うちのふうふとエイトのこと。

黒トイプーのエイトや車。ふうふの日常について。

藝術は長く人生は短い。

 

トオマス・マン作「トニオ・クレエゲル」を読みました。岩波文庫版で126頁の短篇小説ですが、読過に手間を取りました。作品の主題は、主人公の少年期から青年期までの葛藤や懊悩、内省による自己の定義への帰結だと考えていますが、端的に謂うならば「重たい」。本作の成稿時、トオマス・マンは28歳でした。自身に寄せて主人公の内面を丁寧に撰述するにはまだ「間に合う」年齢です。翻って、人生50余年けじめなく生きてきただんなでは、寄り添う感性が残っていない。ために、麗筆も冗長に感じる陥穽に嵌まってしまうのです。
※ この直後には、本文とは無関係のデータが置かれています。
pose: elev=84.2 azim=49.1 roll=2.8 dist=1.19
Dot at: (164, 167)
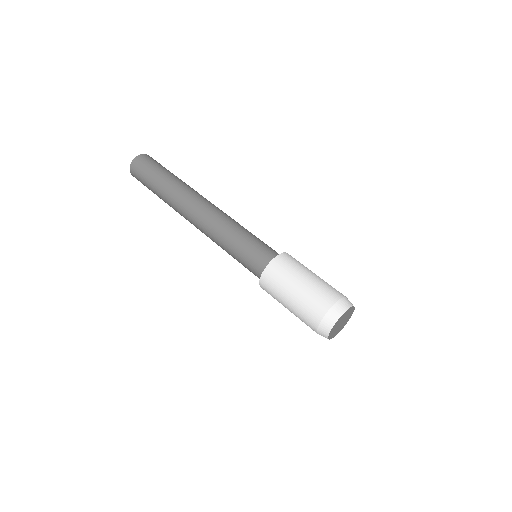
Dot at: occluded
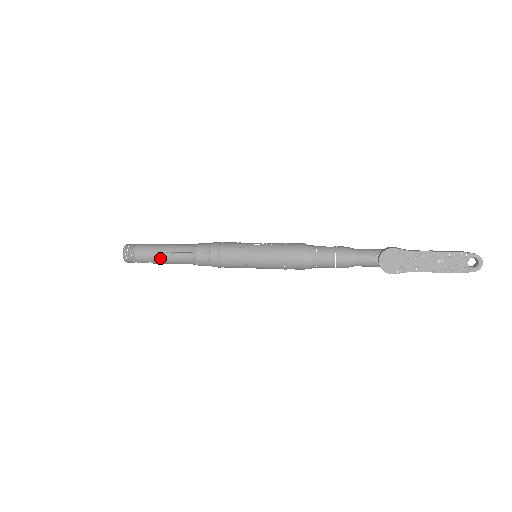
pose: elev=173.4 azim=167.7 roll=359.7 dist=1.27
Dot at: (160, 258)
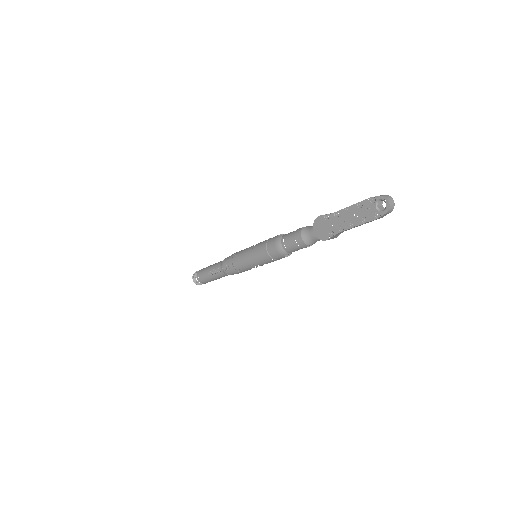
Dot at: (209, 276)
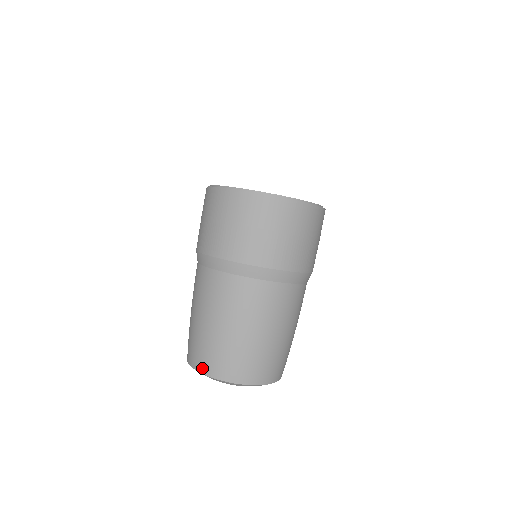
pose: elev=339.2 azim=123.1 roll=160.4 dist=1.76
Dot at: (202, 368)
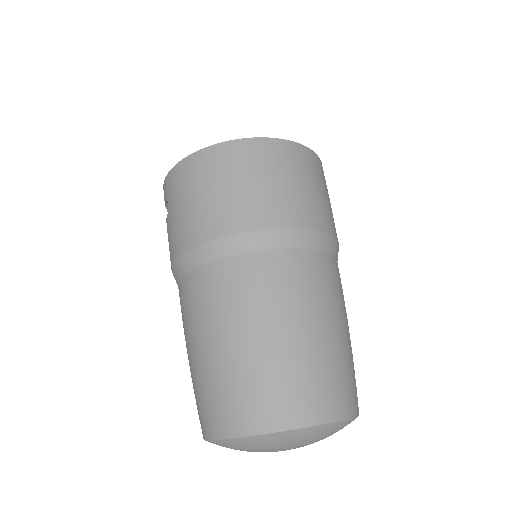
Dot at: (280, 420)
文筆家として成功したトニオは、「彼が何でも話す女ともだち」であるリザベタ・イワノヴナの画室を訪い、藝術と藝術家、俗世間と俗人についての考えを披瀝します。ある上流階級の集まりで、和やかな場の空気を潰して自作の詩を朗読した将校の例を引いて曰く。

芸術で腕を試そうとする人生の姿ほど、あわれむべき姿があるでしょうか。ディレッタントであり、溌剌たる人間であって、しかもその上、折に触れてちょいちょい芸術家になれる、なんと思っている人たちほど、われわれ芸術家が根本的に軽蔑する者はありません。
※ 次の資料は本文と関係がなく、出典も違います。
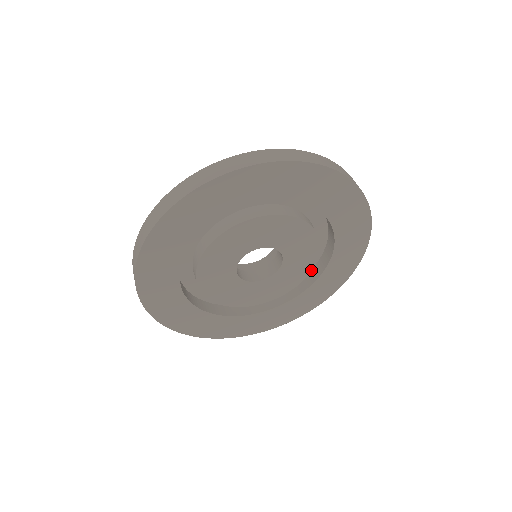
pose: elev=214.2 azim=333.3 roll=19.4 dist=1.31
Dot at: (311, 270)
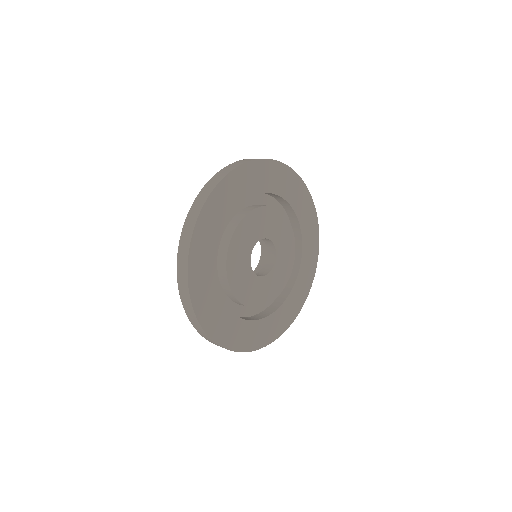
Dot at: (284, 287)
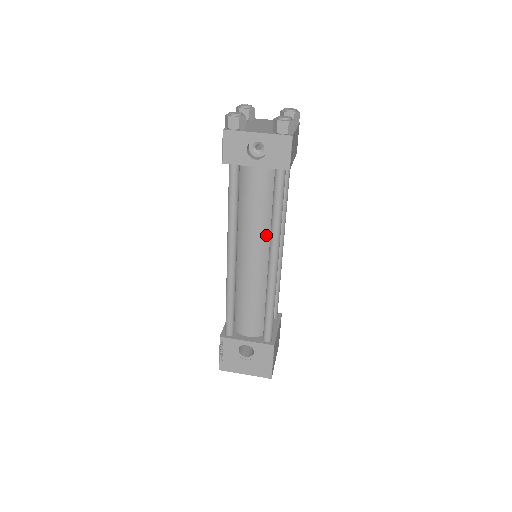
トニオは此の時、自分を「われわれ芸術家」と定義していますが、話を聞いたリザベタが下した「判決」はどうだったでしょうか。

『あなたは横道にそれた俗人なのよ、トニオ・クレエゲルさん。踏み迷っている俗人ね』

トニオの言葉を借りれば、彼は「片付けられて」しまったのです。芸術の道に踏み迷った俗人として。彼は嘗ての生家を基点として旅に出ます。旅先の北国から、リザベタに宛てて書いた手紙には、

僕は二つの世界の間に介在して、そのいずれにも安住していません。だからその結果として多少生活が厄介です。あなたがた芸術家たちは僕を俗人と称えるし、一方俗人たちは僕を逮捕しそうになる。

と綴っています。

「われわれ芸術家」から「あなたがた芸術家」に立場が変わったのは、トニオが今後の生き方を再定義したからなのでしょう。若いって素晴らしい。そして若きトニオ・クレエゲルも亦た素晴らしいと思うのです。